Fig. 2.

Representative Western immunoblotting analysis of kidney homogenate using anti-steroidogenic acute regulatory protein (StAR; A–C) and anti-CYP11A1 (D–F) and quantitative real-time PCR measurement of StAR and CYP11A1 (G and H). Kidneys were removed during reperfusion (3 h, 3 days, 7 days) after 24 h of cold preservation (A and D), 60 min of warm ischemia and cold preservation (B and E), or 60 min of warm ischemia without transplantation (C and F); n = 3/group. For StAR, each lane of renal tissue contained 20 μg of cytosolic proteins and, respectively, 2.8m 1.4, and 0.7 μg from testis tissue. For CYP11A1, each lane of renal tissue contained 35 μg of mitochondrial proteins and, respectively, 1.4, 0.7, and 0.35 μg from testis tissue.

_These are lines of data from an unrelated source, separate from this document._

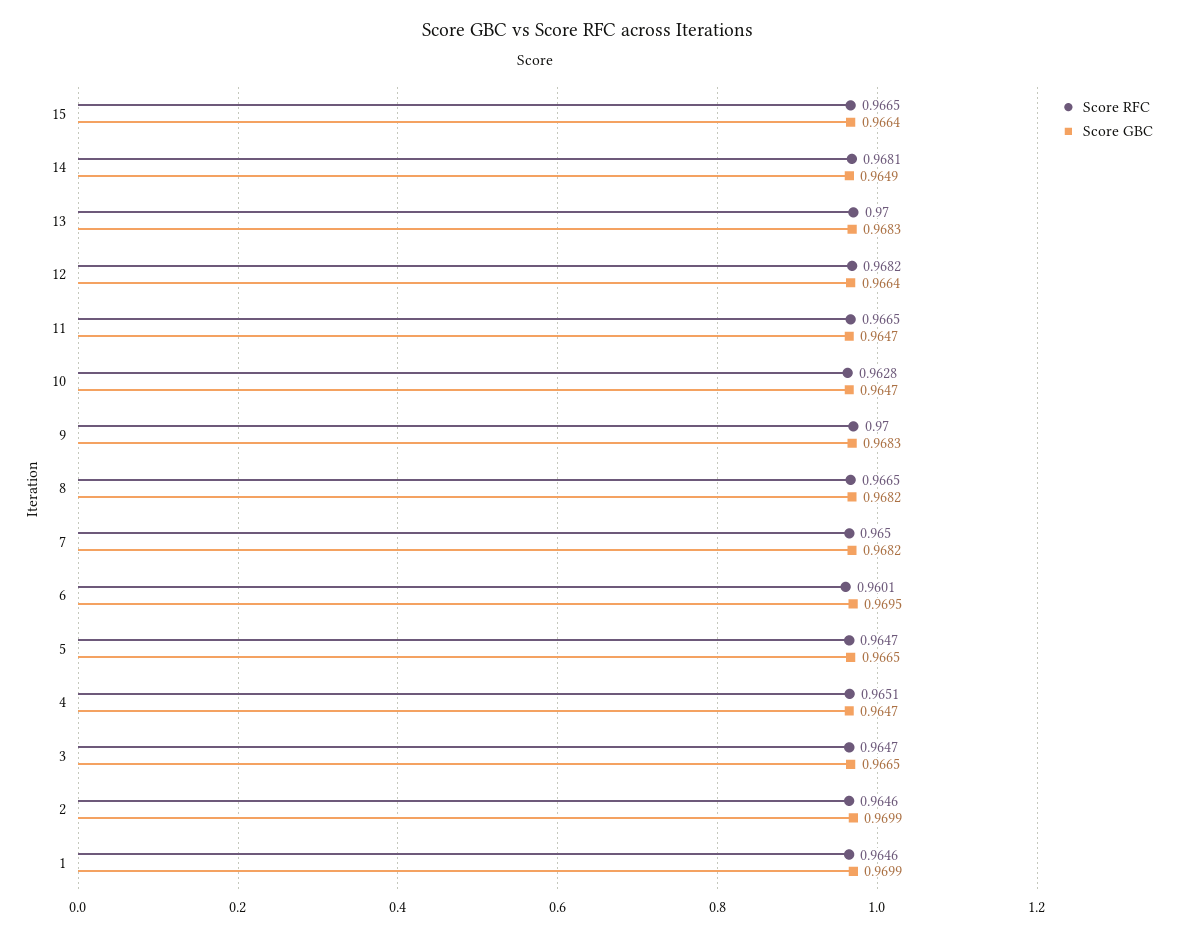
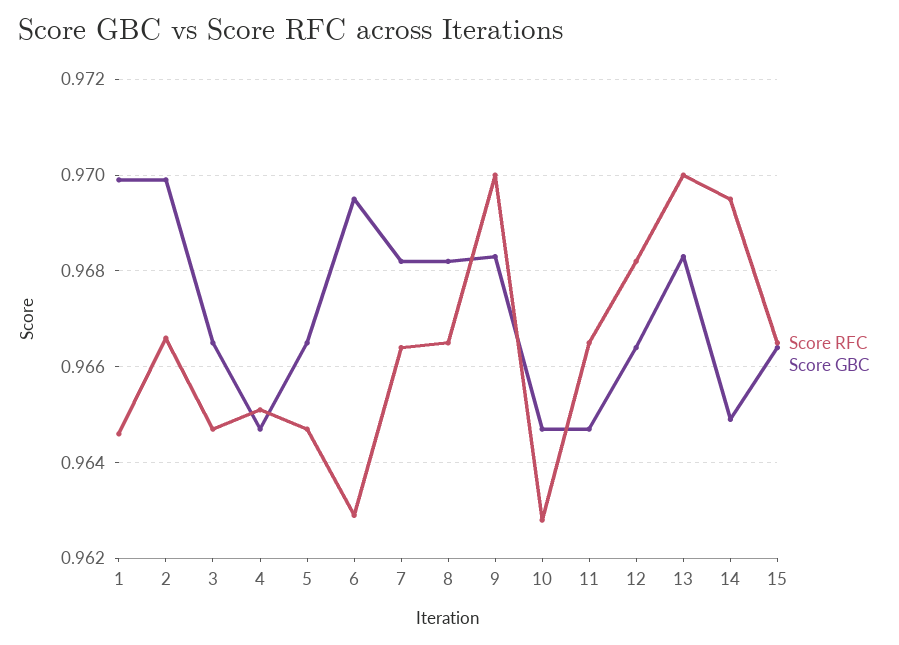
  {
    "Score RFC": {
      "15": 0.9665,
-     "14": 0.9681,
+     "14": 0.9695,
      "13": 0.97,
      "12": 0.9682,
      "11": 0.9665,
      "10": 0.9628,
      "9": 0.97,
      "8": 0.9665,
-     "7": 0.965,
+     "7": 0.9665,
-     "6": 0.9601,
+     "6": 0.963,
      "5": 0.9647,
      "4": 0.9651,
      "3": 0.9647,
-     "2": 0.9646,
+     "2": 0.9665,
      "1": 0.9646
    },
    "Score GBC": {
      "15": 0.9664,
      "14": 0.9649,
      "13": 0.9683,
      "12": 0.9664,
      "11": 0.9647,
      "10": 0.9647,
      "9": 0.9683,
      "8": 0.9682,
      "7": 0.9682,
      "6": 0.9695,
      "5": 0.9665,
      "4": 0.9647,
      "3": 0.9665,
      "2": 0.9699,
      "1": 0.9699
    }
  }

F: quantitation of StAR mRNA expression in normal kidney (control), kidneys which underwent warm ischemia at body temperature for 60 min (IC 60), kidneys conserved at 4°C for 24 h in University of Wisconsin solution (UW) after 60-min warm ischemia (IC 60 UW), and kidneys conserved at 4°C for 24 in UW (UW). Measurements were performed at both 3 h and 7 days postreperfusion. Testis is used as a positive control for the expression of StAR. G: expression of CYP11A1 in similar tissues and conditions. Values are means ± SE by t-test to control. *P < 0.05, **P < 0.01, and ***P < 0.001.